Pasar menaruh perhatian besar pada situasi di Iran. Aksi protes di negara produsen minyak utama Timur Tengah itu dinilai terus menguat dan memicu kekhawatiran gangguan pasokan.

“Iran protests seem to be gathering momentum, leading the market to worry about disruptions,” kata Kepala Analisis Komoditas Saxo Bank, Ole Hansen.

Selain Iran, kekhawatiran pasokan juga dipicu oleh risiko meluasnya perang Rusia–Ukraina ke ekspor minyak Rusia. Situasi tersebut menambah ketidakpastian di tengah pasar energi global yang sensitif terhadap isu geopolitik.

Di sisi lain, perhatian pasar tertuju pada pertemuan Gedung Putih dengan perusahaan minyak dan rumah dagang untuk membahas ekspor minyak Venezuela.

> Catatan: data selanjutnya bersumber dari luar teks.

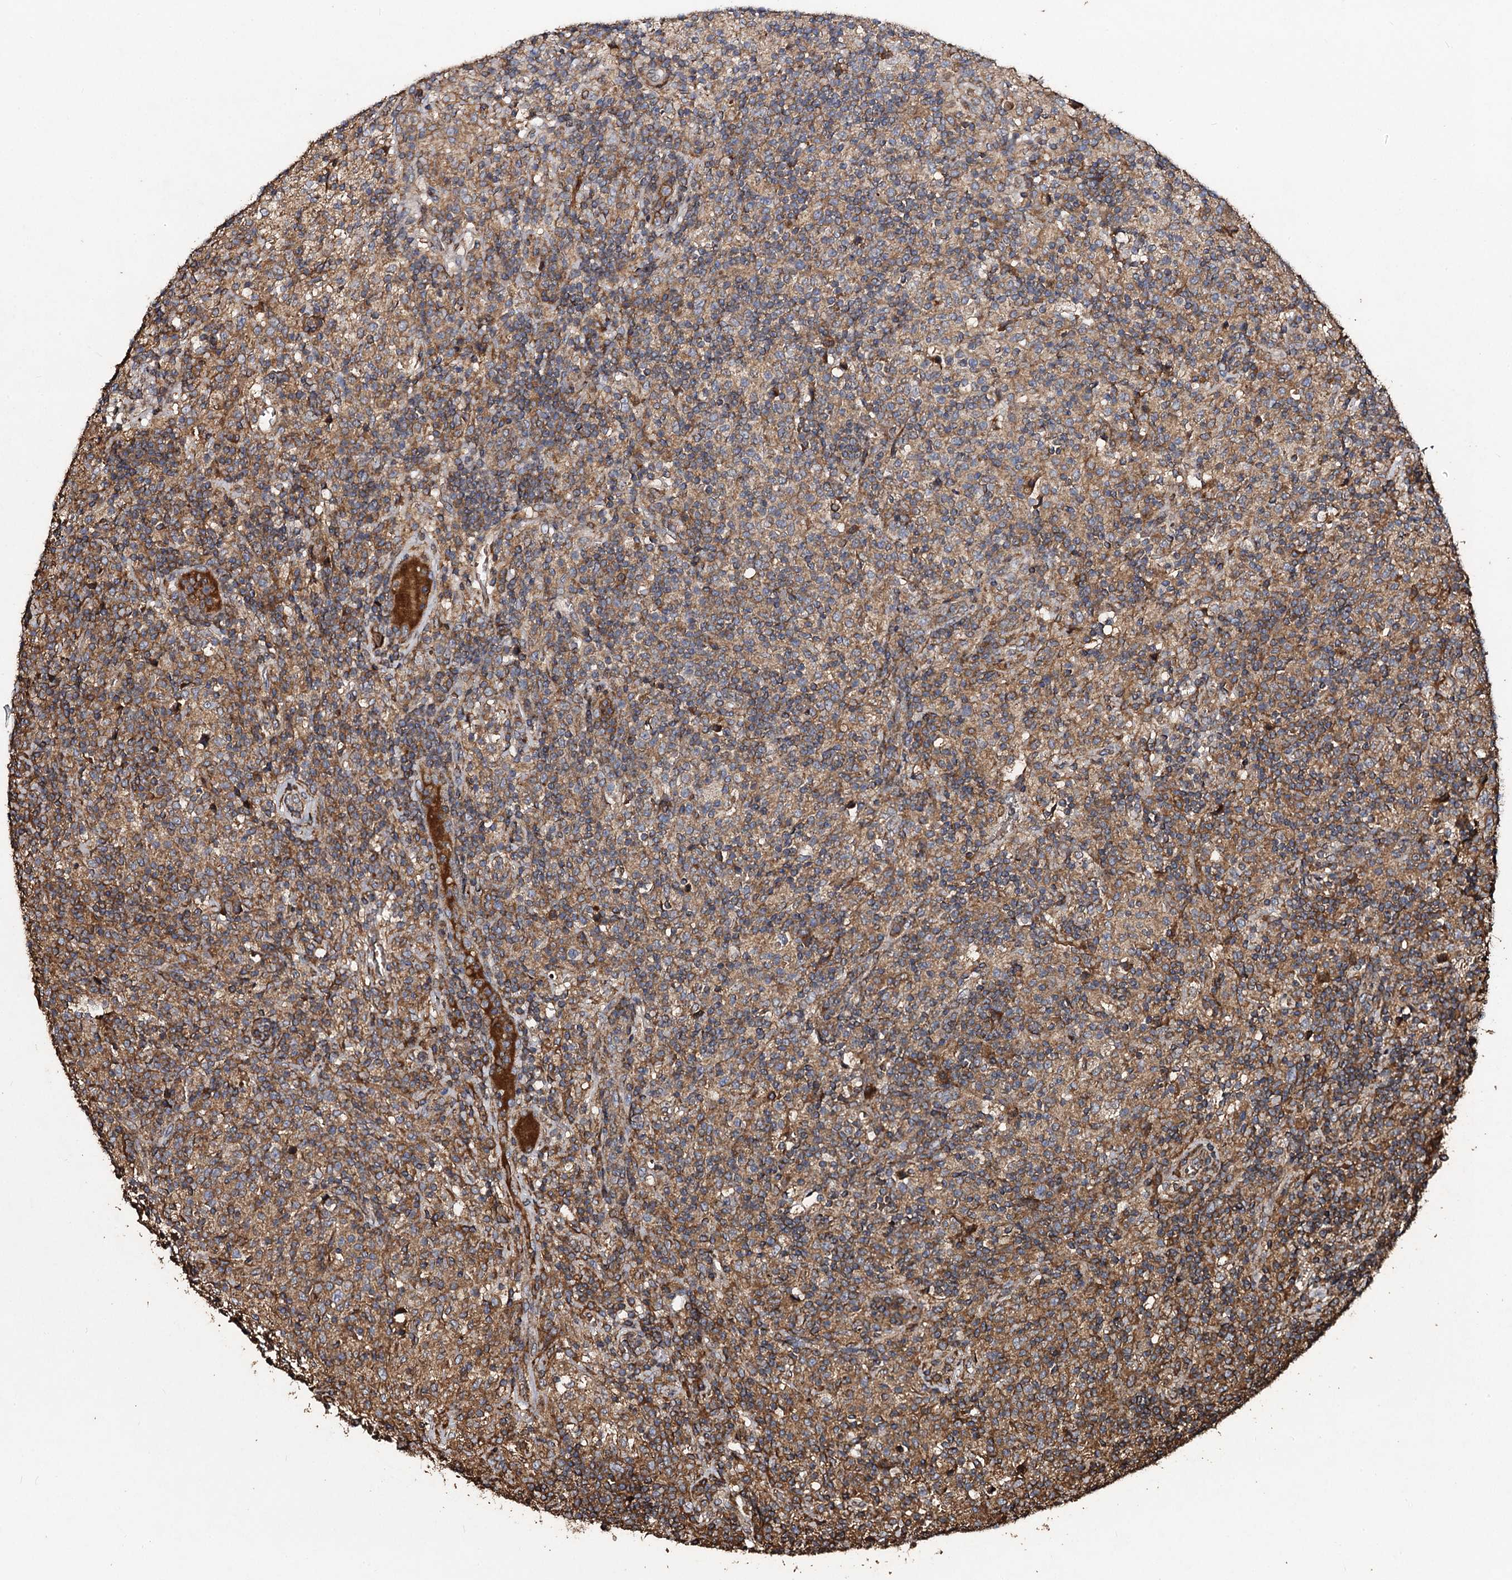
{"staining": {"intensity": "weak", "quantity": "25%-75%", "location": "cytoplasmic/membranous"}, "tissue": "lymphoma", "cell_type": "Tumor cells", "image_type": "cancer", "snomed": [{"axis": "morphology", "description": "Hodgkin's disease, NOS"}, {"axis": "topography", "description": "Lymph node"}], "caption": "Human Hodgkin's disease stained with a protein marker demonstrates weak staining in tumor cells.", "gene": "NOTCH2NLA", "patient": {"sex": "male", "age": 70}}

Presiden AS Donald Trump meminta Venezuela memberikan akses penuh kepada Amerika Serikat terhadap sektor minyaknya, hanya beberapa hari setelah penangkapan Presiden Nicolas Maduro.

Pejabat AS menyatakan Washington akan mengendalikan penjualan dan pendapatan minyak Venezuela tanpa batas waktu.

Sejumlah perusahaan, termasuk Chevron, serta rumah dagang global Vitol dan Trafigura, bersaing memperoleh kontrak untuk memasarkan hingga 50 juta barel minyak PDVSA yang saat ini tersimpan di persediaan.

Persediaan tersebut menumpuk di tengah embargo minyak ketat, yang telah melibatkan penyitaan empat kapal tanker, menurut dua sumber Reuters.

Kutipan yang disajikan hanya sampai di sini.